After-Tax Overtime Value and the IRC Section 225 Deduction
Last updated July 2, 2026
Overtime pays more per hour, but the marginal tax rate on those extra dollars is higher than on your regular wages. At $20 per hour, time-and-a-half overtime pays $30 per overtime hour. For a worker in the 22 percent federal bracket, the federal income tax on that $30 is $6.60. FICA takes another $2.30. Combined federal withholding is $8.90, leaving approximately $21.10 per overtime hour before state tax. The financial premium over regular after-tax pay still exists, but the gross premium narrows considerably after withholding.
The One Big Beautiful Bill Act changed this calculus for FLSA-eligible hourly workers. Under IRC Section 225, the premium portion of FLSA-required overtime is deductible from federal taxable income for tax years 2025 through 2028, capped at $12,500 per year for single filers.
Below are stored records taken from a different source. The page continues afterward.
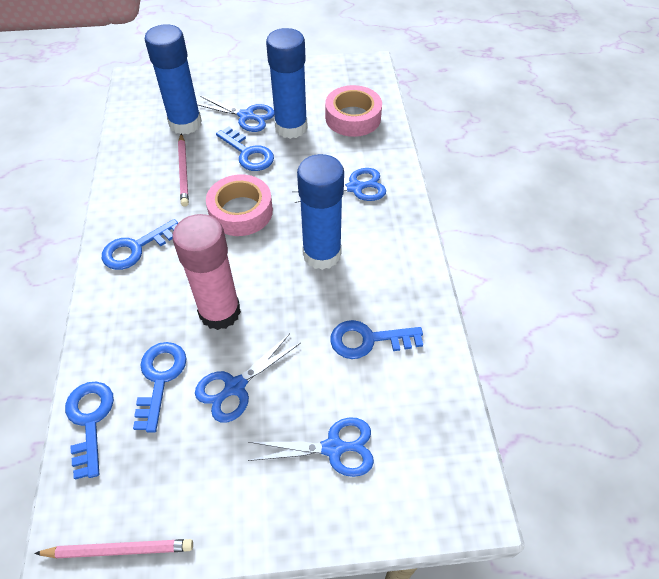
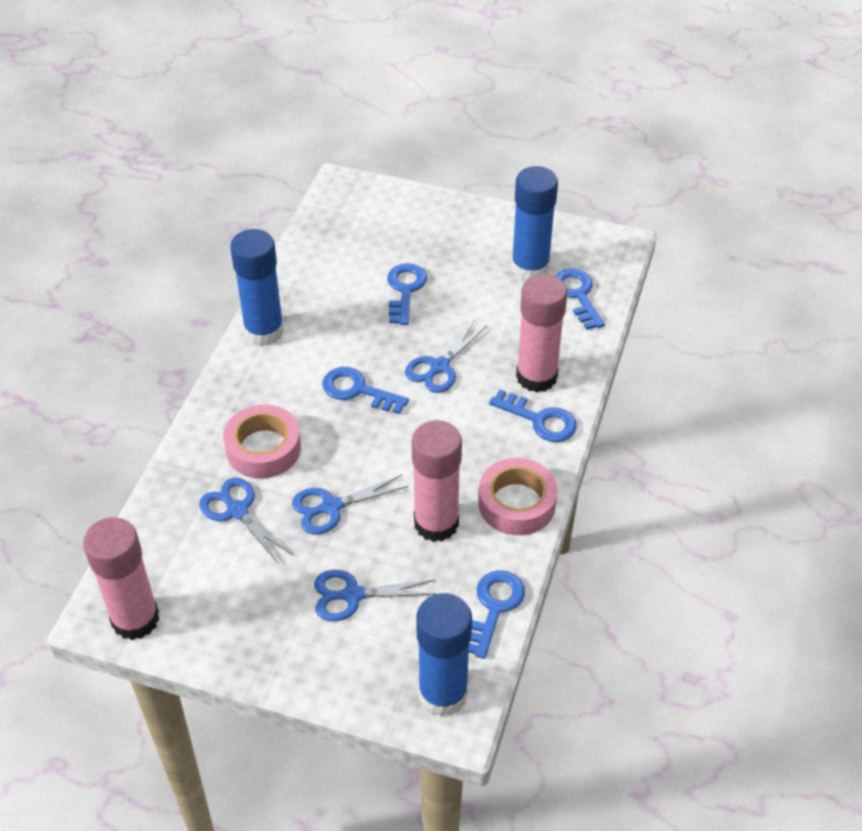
pink glue stick: 1 -> 3
pink pencil: 2 -> 0

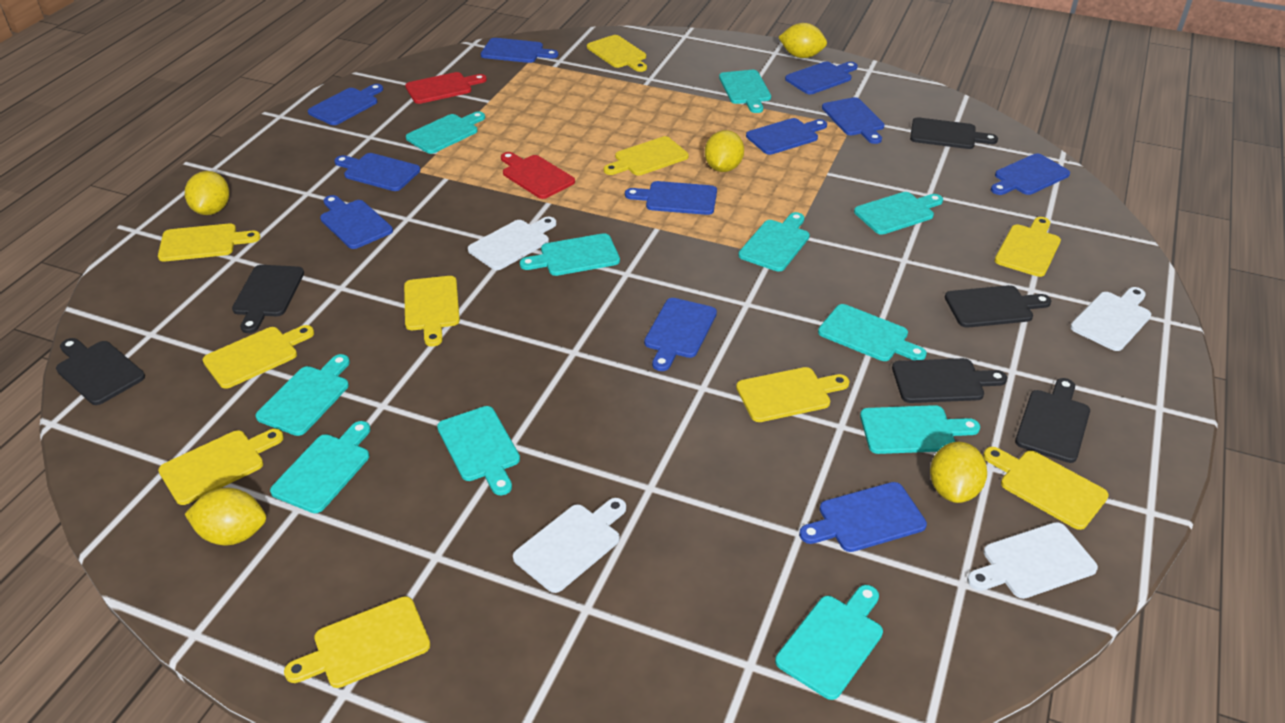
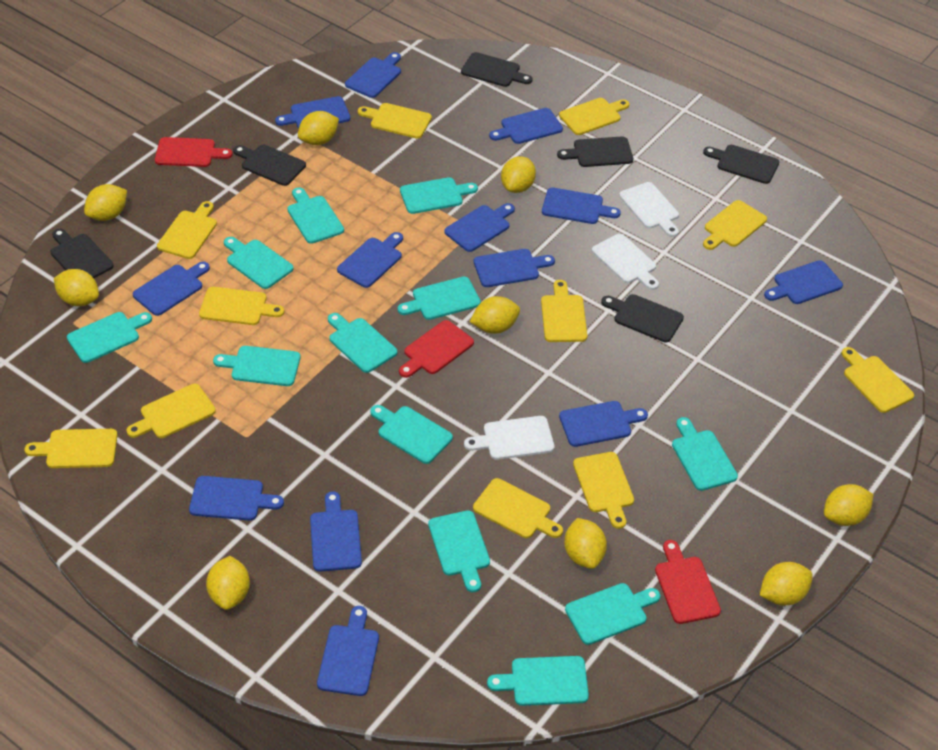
blue cutting board: 11 -> 13
red cutting board: 2 -> 3
turquoise cutting board: 11 -> 12
white cutting board: 4 -> 3
yellow cutting board: 10 -> 11
yellow lemon: 5 -> 9

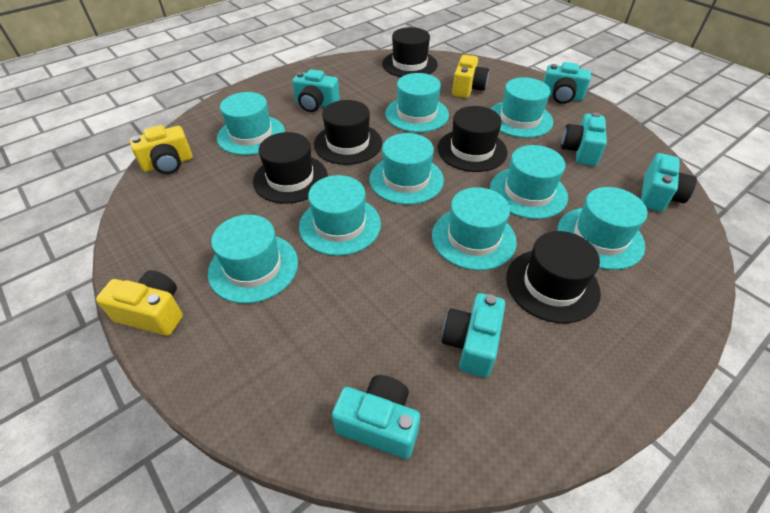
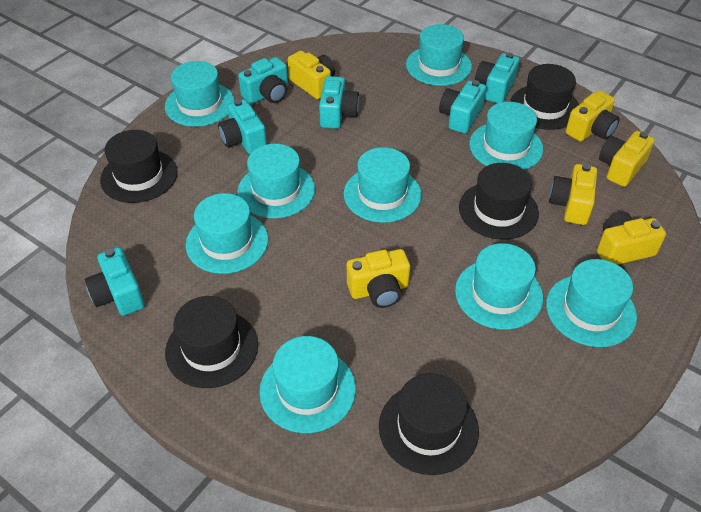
yellow camera: 3 -> 6

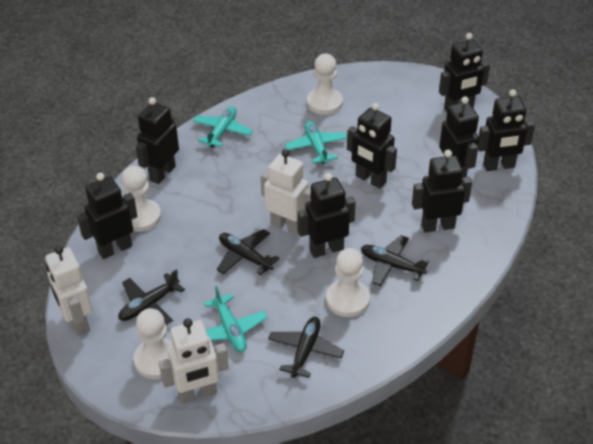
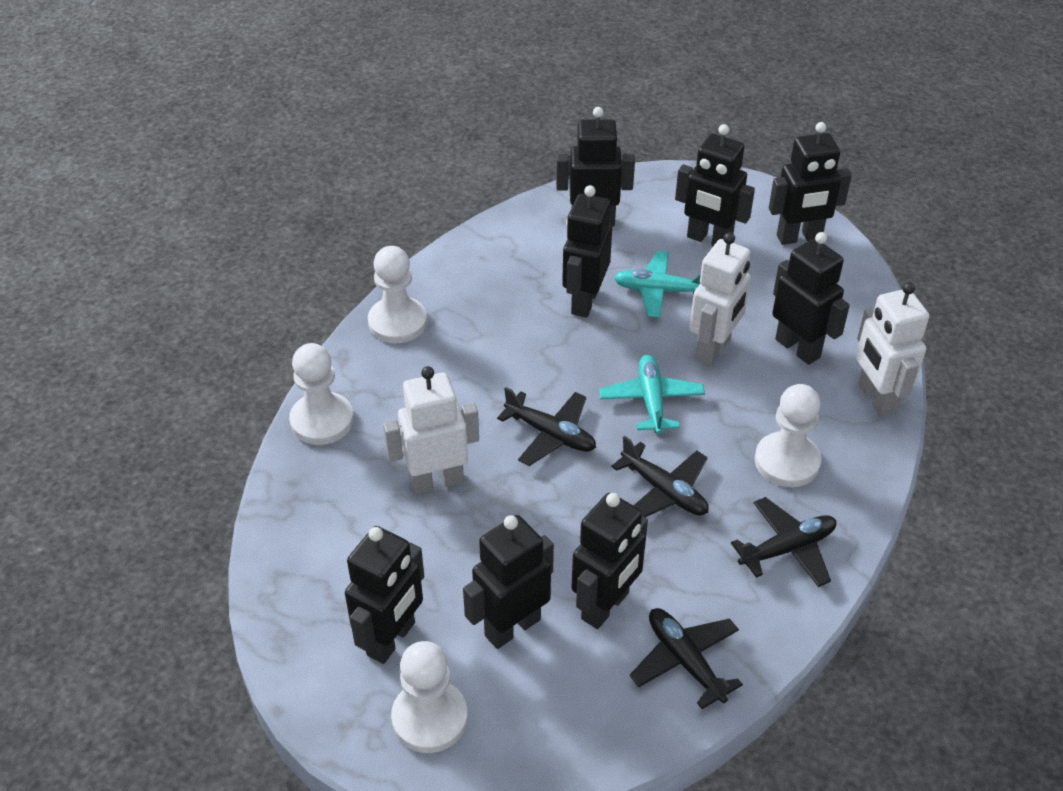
turquoise plane: 3 -> 2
A worker in the 22 percent bracket with $6,000 in qualifying overtime premium deduction saves approximately $1,320 in federal income tax. FICA taxes still apply to all overtime wages regardless of the deduction.
The calculation shows your after-tax overtime value by accounting for both the higher marginal tax rate and the new IRC Section 225 deduction if you qualify. For FLSA-eligible hourly workers through 2028, the deduction meaningfully improves the real financial return on every overtime hour worked.